29-06-2017 – 12:11:37
O Conselho Monetário Nacional (CMN) aprovou a Resolução 4.582, que fixou a meta para a inflação em 4,25% para 2019 e em 4,00% para 2020, com margem de tolerância de um e meio ponto percentual para mais ou para menos. A meta atualmente é de 4,5%, com banda de flutuação de dois pontos percentuais. Já o Decreto nº 9.083, de 28 de junho de 2017, aperfeiçoou o sistema por meio da extensão para dois anos e meio do horizonte de fixação da meta para a inflação e seu intervalo de tolerância.

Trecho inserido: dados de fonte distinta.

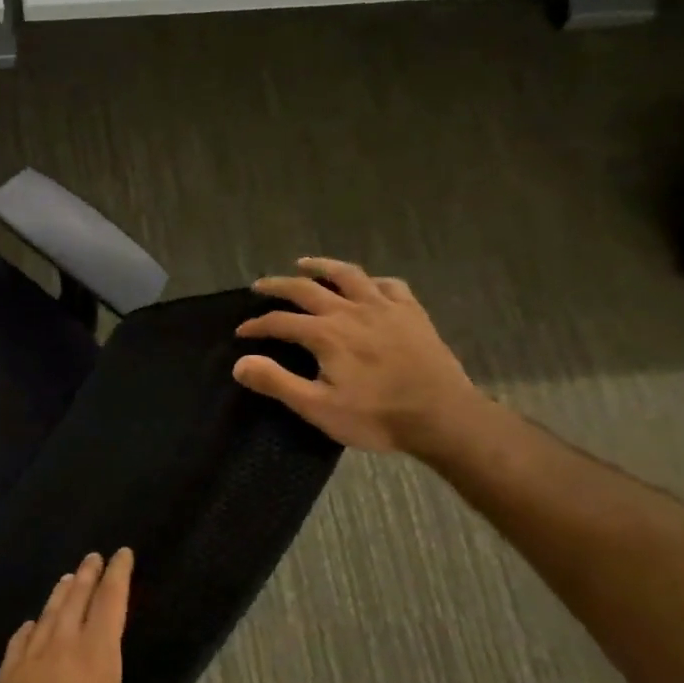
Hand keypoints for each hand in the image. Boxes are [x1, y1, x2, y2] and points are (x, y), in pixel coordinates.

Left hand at [0, 550, 167, 682]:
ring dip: (59, 595)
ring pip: (46, 616)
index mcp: (96, 661)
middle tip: (93, 557)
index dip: (119, 577)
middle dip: (88, 576)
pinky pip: (18, 643)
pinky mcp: (3, 681)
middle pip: (76, 601)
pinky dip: (28, 629)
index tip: (122, 553)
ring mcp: (26, 663)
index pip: (111, 606)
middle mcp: (60, 650)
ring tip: (67, 579)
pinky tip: (29, 626)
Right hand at [231, 257, 485, 454]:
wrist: (444, 418)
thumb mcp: (318, 407)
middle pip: (306, 288)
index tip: (241, 332)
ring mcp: (385, 308)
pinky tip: (365, 286)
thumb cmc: (376, 416)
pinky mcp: (412, 313)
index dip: (257, 325)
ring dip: (322, 266)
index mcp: (326, 334)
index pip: (279, 321)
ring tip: (304, 264)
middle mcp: (351, 311)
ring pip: (348, 274)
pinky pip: (389, 285)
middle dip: (278, 285)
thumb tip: (239, 363)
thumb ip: (276, 382)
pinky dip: (370, 281)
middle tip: (260, 286)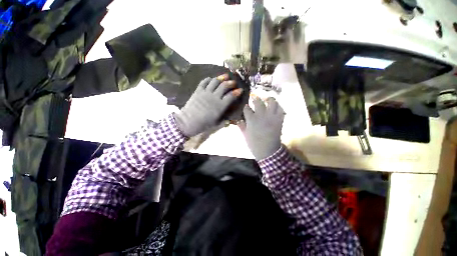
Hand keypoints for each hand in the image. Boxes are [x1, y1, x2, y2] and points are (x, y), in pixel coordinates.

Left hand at [174, 74, 242, 136]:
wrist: (188, 122)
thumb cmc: (203, 124)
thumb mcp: (216, 123)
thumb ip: (224, 119)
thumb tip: (230, 118)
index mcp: (220, 106)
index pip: (231, 96)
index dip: (237, 92)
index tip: (240, 90)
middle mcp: (214, 97)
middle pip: (224, 86)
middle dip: (231, 83)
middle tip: (234, 82)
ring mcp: (205, 92)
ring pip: (215, 81)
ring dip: (221, 78)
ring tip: (225, 76)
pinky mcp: (198, 91)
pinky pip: (204, 82)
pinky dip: (208, 79)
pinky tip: (211, 79)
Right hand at [240, 97, 284, 159]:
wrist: (268, 151)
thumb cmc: (254, 144)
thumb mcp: (245, 135)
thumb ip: (241, 126)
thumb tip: (238, 120)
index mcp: (251, 120)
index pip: (246, 108)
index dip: (245, 107)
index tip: (245, 106)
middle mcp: (261, 115)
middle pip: (258, 101)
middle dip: (255, 98)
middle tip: (254, 98)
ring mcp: (271, 117)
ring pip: (272, 102)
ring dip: (268, 99)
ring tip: (266, 99)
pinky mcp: (279, 120)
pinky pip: (281, 109)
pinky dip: (278, 106)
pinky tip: (275, 107)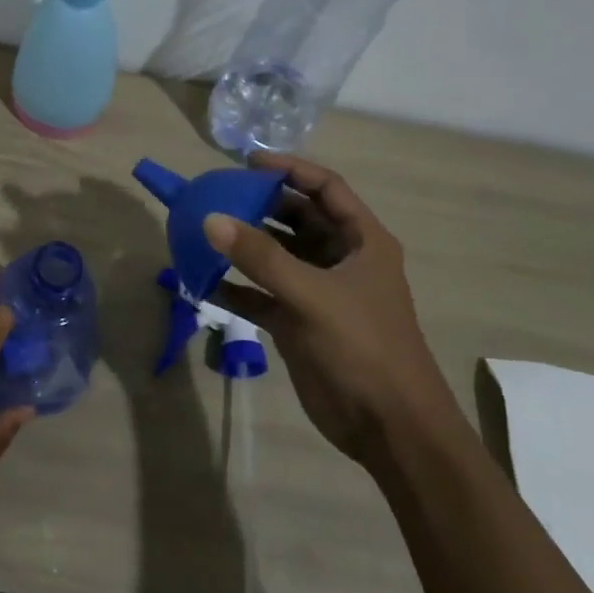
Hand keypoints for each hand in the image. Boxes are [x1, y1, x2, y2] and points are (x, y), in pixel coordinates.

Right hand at [206, 154, 457, 472]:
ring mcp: (318, 291)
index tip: (248, 162)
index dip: (290, 169)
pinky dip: (236, 286)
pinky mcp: (299, 322)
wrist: (390, 430)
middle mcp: (341, 259)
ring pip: (276, 255)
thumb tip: (211, 218)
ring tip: (204, 231)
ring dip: (244, 245)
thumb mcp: (312, 295)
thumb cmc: (363, 348)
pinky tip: (204, 280)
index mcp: (362, 241)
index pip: (326, 188)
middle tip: (218, 194)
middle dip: (260, 204)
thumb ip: (261, 256)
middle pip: (297, 217)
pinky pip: (262, 293)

Esse novo horizonte será válido a partir deste ano em diante e permite uma maior separação entre a definição da meta para a inflação e a condução da política monetária. Com isso, amplia-se a capacidade de a política monetária balizar as expectativas de inflação para prazos mais longos, o que reduz incertezas e melhora a capacidade de planejamento das famílias, empresas e governo. “A perspectiva da inflação foi beneficiada pelo redirecionamento da política econômica e a adoção de reformas e ajustes que, combinado com a condução da política monetária, permitiram reancorar as expectativas de inflação”, diz o comunicado da autoridade monetária. O contexto atual constitui uma oportunidade para fixar a meta para a inflação em valores inferiores a 4,5%, acrescenta o CMN.
“Em junho de 2018, já na nova regra, o CMN definirá a meta para apenas um ano, no caso, para 2021, sem a previsão de se rever as meta para 2019 ou 2020, estabelecidas hoje”, disse Ilan Goldfajn, presidente do BC, em coletiva de imprensa em Brasília. “Com expectativas de inflação mais longas ancoradas em patamares mais baixos a economia pode almejar de forma sustentável juros de longo prazo mais baixos”.